Monday, August 2, 2010

Looking ahead

When we consider the future for Abby we try to find a balancing act between being adequately prepared but not wasting too much time thinking about what might be. It is a hard line to walk. I want to be over prepared. It's my nature. Brian has to remind me regularly that we really don't know what the future holds for Abby so planning too much is a complete waste of time. I guess we balance each other out.

Last week we took the big kids to Six Flags. While waiting for one of the roller coasters we got "bumped" for people who came into line through the exit. We were curious why and quickly realized the answer. A young man (probably about 15) with a subtle handicap got on the ride with his family. He was super thin (like Abby), hypotonic (again, like Abby) and was "flappy" (hmm... sounds very familiar). Brian and I looked at each other and smiled through some tears.

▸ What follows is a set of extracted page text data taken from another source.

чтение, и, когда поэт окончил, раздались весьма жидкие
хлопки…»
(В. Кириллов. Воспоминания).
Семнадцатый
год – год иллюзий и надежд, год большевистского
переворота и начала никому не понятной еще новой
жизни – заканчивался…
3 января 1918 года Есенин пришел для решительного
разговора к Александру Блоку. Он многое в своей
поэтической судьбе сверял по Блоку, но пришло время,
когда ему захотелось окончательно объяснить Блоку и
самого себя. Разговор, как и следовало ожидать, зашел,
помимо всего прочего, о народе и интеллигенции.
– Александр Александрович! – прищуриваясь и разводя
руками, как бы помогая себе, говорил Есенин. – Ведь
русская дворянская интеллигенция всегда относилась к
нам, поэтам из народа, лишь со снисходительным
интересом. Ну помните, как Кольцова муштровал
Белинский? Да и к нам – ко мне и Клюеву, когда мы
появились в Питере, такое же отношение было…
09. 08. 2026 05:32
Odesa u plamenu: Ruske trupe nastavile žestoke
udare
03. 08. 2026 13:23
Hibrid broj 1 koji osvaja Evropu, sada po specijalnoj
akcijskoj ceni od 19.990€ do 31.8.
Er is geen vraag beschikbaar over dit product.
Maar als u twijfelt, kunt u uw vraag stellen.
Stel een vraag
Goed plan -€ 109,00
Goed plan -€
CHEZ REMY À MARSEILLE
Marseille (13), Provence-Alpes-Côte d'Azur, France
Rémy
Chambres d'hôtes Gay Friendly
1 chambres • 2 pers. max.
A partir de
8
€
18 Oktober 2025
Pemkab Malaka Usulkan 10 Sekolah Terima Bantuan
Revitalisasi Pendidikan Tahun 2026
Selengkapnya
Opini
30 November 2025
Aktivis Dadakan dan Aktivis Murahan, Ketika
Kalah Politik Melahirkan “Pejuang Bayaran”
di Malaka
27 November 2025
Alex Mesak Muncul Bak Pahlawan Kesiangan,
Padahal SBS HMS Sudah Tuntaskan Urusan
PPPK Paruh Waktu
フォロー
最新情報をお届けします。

We never thought about those moments. She can't stand for long periods of time and she can't regulate her body temperature... therefore waiting on long lines would be impossible. That being said she has every right to ride rides and go to amusement parks. So one day that will be her. For some reason this sparked a weekend long conversation about what comes next. Right now when we take walks she rides in the wagon. When we go out we ALWAYS take a stroller because she tires in about 15 minutes of walking. The wagon and the stroller work for now. But what happens when she is 5 or 6 or 12??? Will she have to use a wheelchair in these instances? Will she need a crutch? Will she grow strong enough that she can persist longer distances?

There are so many "what if's". Frankly it is frustrating. We know that we need to have money set aside for braces, accommodative equipment for home, helmets for home and school, etc. But what happens when we take it a step further? I don't even know where to go to take that next step. When you're pregnant you read all the books. They tell you about breast feeding and diapering and what to do when they get sick. What book do you read to figure out what equipment your disabled child will need next???


  1. It's a fine line between planning for the future and setting "expectations" for the future. There's a good reason that there's no "book" for what your disabled will need, because no one knows! And every child is different. And you don't want to plan for the future and at the same time, without realizing it, limit what you expect your child to do. So, just like all of our kids, typical or no, we just take it as it comes! When you need something, even if it's temporary, you'll know (or someone, like a therapist or doctor will tell you, and then you can even come up with a solution on your own - special needs parents are very creative!)